If you’re in the habit of funding an IRA or 401(k) regularly, you’re doing your part to set yourself up for a comfortable lifestyle down the line. But how much should you be saving? Without an end goal, it can be hard to know how much money to allocate each month or year to a retirement account.

Fidelity says that if you want a comfortable retirement, aim to save 10 times your final salary. So if, hypothetically, you’re earning a $120,000 salary toward the end of your career, your savings goal should be $1.2 million.

It’s advice many financial experts tend to quote. But do you really need to save 10 times your salary? Or can you get away with less?

It’s a matter of the type of retirement you want

Many people find that their living costs go down once they’re retired. If your home is paid off by then and you’re not spending hundreds of dollars commuting, your total costs may be less in retirement even when you factor in potentially higher healthcare expenses and more money spent on leisure.

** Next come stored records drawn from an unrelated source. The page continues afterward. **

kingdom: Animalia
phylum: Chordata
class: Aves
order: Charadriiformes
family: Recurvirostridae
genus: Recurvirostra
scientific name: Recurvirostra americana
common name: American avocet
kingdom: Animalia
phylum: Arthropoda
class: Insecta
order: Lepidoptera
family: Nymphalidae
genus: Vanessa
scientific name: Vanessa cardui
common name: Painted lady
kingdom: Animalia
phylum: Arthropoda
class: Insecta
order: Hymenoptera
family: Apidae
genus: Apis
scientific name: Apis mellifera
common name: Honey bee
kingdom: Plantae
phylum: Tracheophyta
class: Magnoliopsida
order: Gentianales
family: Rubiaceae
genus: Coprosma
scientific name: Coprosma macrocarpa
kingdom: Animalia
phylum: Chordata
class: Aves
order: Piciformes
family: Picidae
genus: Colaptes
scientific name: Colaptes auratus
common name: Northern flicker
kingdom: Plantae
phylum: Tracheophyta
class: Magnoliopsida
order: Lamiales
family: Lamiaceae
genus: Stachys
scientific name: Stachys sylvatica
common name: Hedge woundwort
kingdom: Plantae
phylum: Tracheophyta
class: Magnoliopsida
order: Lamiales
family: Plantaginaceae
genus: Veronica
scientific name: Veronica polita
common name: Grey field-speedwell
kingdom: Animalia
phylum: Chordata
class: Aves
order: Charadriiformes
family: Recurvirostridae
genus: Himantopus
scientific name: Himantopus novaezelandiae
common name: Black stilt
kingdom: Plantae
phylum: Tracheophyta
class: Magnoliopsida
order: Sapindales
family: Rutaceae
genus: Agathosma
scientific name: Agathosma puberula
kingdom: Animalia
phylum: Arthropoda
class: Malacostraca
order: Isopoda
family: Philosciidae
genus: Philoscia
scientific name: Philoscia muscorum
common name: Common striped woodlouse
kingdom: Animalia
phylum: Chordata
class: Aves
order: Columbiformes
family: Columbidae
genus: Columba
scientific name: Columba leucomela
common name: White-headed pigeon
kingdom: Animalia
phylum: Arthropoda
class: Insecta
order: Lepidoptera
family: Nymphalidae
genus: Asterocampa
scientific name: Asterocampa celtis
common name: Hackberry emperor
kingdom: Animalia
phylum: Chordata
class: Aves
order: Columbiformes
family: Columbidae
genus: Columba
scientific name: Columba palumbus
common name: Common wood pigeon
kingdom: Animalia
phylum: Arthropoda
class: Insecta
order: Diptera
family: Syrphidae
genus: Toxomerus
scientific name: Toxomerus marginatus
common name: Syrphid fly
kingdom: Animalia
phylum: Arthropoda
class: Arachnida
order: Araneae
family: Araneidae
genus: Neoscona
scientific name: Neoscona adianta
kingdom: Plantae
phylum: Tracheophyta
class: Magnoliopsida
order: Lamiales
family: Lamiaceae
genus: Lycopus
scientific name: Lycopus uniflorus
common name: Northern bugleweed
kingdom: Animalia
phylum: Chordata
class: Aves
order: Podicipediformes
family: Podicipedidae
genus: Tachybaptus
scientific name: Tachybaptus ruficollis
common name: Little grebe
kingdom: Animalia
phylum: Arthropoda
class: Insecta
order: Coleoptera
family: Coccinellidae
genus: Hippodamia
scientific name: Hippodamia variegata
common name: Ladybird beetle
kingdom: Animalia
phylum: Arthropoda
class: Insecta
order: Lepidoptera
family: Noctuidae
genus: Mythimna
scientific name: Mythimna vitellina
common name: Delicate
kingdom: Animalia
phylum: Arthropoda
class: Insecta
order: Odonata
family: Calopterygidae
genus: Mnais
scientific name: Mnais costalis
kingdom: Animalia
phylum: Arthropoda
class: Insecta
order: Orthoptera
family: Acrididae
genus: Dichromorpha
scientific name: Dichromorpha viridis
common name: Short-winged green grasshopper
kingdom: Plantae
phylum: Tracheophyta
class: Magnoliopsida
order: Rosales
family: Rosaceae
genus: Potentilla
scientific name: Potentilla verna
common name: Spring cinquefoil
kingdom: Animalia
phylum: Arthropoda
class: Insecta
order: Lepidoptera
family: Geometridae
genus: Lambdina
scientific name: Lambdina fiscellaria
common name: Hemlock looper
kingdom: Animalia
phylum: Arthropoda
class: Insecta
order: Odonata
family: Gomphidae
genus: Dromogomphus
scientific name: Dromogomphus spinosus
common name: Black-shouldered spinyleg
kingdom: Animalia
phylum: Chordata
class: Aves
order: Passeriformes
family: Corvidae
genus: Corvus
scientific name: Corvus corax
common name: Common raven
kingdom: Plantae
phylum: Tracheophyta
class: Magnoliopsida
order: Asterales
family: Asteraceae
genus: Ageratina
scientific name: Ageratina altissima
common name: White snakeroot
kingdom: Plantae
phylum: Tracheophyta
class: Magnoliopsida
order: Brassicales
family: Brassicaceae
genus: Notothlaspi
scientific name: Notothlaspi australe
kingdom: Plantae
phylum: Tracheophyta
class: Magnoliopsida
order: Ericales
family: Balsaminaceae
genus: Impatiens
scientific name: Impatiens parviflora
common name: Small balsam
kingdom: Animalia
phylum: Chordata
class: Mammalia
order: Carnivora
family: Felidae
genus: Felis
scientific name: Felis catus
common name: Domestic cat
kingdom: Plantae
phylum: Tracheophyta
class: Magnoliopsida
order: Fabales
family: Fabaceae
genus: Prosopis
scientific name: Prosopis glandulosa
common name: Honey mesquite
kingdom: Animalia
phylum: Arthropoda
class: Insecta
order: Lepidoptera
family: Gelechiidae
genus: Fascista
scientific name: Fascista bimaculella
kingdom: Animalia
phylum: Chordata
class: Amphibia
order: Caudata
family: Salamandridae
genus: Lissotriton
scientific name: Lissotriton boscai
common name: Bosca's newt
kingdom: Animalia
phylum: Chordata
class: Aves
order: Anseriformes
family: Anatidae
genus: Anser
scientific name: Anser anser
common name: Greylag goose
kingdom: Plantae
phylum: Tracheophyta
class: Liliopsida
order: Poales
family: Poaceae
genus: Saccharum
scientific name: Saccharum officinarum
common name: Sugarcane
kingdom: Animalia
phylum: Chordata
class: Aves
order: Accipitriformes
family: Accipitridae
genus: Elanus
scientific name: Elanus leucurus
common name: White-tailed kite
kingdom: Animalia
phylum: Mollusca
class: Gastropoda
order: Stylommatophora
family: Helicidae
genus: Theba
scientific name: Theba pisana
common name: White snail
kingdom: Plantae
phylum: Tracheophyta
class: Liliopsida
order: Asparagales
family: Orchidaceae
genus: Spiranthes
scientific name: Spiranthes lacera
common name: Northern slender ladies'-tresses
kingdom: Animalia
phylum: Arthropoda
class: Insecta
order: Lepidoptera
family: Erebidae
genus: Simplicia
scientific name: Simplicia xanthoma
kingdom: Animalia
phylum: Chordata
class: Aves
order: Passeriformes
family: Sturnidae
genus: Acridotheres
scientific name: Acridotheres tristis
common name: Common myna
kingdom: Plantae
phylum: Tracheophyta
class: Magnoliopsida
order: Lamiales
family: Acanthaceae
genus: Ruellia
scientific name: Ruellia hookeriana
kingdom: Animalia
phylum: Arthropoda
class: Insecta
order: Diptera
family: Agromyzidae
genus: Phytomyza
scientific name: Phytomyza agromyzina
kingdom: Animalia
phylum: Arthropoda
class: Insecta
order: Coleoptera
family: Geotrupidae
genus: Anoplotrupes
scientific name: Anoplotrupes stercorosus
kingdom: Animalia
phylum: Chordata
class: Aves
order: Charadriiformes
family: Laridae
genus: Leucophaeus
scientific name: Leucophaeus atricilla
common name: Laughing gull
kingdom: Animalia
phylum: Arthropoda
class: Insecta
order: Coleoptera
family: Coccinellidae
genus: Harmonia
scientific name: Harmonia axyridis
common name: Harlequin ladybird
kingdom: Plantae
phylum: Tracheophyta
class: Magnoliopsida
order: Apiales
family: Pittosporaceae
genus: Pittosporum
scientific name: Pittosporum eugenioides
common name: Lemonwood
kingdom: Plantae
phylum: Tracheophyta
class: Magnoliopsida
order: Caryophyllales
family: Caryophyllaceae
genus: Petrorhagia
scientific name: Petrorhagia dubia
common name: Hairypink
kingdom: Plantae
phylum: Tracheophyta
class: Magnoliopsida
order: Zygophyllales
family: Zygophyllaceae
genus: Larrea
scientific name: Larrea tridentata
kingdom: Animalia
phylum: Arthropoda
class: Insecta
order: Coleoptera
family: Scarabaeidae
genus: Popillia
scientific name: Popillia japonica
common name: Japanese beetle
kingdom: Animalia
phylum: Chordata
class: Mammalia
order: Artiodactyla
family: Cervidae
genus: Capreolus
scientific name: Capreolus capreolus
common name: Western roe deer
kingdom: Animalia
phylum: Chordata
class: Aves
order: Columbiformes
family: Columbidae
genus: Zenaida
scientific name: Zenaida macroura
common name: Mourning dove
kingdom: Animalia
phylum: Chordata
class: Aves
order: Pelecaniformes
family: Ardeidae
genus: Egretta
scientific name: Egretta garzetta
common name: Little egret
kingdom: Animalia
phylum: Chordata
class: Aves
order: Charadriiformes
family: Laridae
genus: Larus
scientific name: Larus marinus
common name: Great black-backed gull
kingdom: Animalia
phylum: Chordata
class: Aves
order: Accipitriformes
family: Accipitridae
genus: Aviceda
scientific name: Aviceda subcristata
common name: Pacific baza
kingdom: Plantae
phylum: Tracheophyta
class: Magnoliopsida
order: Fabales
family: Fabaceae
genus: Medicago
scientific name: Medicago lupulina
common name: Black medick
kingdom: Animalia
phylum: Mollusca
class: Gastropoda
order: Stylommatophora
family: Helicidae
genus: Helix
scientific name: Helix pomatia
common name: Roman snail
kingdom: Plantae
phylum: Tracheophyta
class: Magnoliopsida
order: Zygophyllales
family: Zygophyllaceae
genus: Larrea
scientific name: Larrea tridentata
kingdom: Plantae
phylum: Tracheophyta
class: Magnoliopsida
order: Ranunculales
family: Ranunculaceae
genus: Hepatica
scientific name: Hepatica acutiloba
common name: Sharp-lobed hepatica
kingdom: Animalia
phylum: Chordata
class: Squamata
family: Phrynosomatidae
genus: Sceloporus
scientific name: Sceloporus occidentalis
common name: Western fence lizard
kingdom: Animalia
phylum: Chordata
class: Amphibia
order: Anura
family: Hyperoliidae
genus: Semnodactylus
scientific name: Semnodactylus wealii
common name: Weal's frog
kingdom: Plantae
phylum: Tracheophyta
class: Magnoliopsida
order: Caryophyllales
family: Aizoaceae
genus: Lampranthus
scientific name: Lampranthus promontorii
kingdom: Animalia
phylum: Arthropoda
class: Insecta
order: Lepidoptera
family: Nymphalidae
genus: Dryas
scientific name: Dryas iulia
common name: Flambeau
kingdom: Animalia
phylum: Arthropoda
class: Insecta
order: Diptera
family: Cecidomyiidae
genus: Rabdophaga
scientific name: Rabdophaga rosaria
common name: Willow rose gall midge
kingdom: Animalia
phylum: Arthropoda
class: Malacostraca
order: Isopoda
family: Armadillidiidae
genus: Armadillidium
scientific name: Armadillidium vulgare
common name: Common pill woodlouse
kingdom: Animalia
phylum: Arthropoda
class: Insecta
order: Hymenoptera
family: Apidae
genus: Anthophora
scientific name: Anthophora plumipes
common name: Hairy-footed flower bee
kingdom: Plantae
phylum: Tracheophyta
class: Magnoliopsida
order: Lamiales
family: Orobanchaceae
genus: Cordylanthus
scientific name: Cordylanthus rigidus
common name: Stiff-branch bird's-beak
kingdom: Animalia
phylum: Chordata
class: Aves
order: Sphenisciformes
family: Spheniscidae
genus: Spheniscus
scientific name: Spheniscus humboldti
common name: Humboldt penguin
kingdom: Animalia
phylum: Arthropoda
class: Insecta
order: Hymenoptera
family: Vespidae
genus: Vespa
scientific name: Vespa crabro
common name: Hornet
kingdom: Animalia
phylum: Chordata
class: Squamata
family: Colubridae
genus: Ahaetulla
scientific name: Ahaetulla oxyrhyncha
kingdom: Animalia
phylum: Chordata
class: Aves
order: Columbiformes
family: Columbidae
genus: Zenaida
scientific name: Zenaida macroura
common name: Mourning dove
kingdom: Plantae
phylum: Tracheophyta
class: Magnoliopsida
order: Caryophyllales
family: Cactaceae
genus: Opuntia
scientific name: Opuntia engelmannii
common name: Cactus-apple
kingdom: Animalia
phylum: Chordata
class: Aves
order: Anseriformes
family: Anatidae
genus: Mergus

Still, your expenses may not drop so drastically in retirement. A good rule of thumb is to expect to need 80% of your former income to cover your costs without worry. So let’s run some numbers to see if saving 10 times your salary is really necessary.

Using Social Security’s quick calculator, someone aged 63 earning $120,000 a year right now can expect a monthly benefit of $2,971 at full retirement age. For simplicity, we’ll round that up to $3,000 for an annual income of $36,000.

Replacing 80% of a $120,000 salary means needing $96,000 a year, $36,000 of which is taken care of by Social Security. To be able to withdraw $60,000 a year from savings at a rate of 4% per year, which is what experts tend to suggest, you need $1.5 million in savings.

A $1.2 million nest egg gives you $48,000 a year when use a 4% withdrawal rate. That gets you to $84,000 per year, or 70% of your pre-retirement income. So in this example, saving 10 times your salary for retirement may not actually be enough if you’re looking to replace 80% of your former paycheck.

That said, you may be planning to downsize your home, thereby reducing your property taxes, insurance, and utility bills by 50%. You may also have plans to get rid of your car and use a combination of public transportation and your feet to get where you need to go.

Or, you may be planning to work part-time in retirement. In any of these situations, you may not need 80% of your former salary, or even 70%, to have a comfortable lifestyle.

Your savings goal should depend on you

You may find it helpful to have a savings goal to aim for in the course of building your nest egg. But what you may want to do is use Fidelity’s guidance as a starting point and make adjustments from there.

The purpose of saving for retirement is to avoid financial struggles later in life. If you can exist comfortably on half of your former salary, then you may not 10 times that amount socked away in an IRA or 401(k). And there’s no reason to lock yourself into that target if you’re confident you’ll be able to get by on less.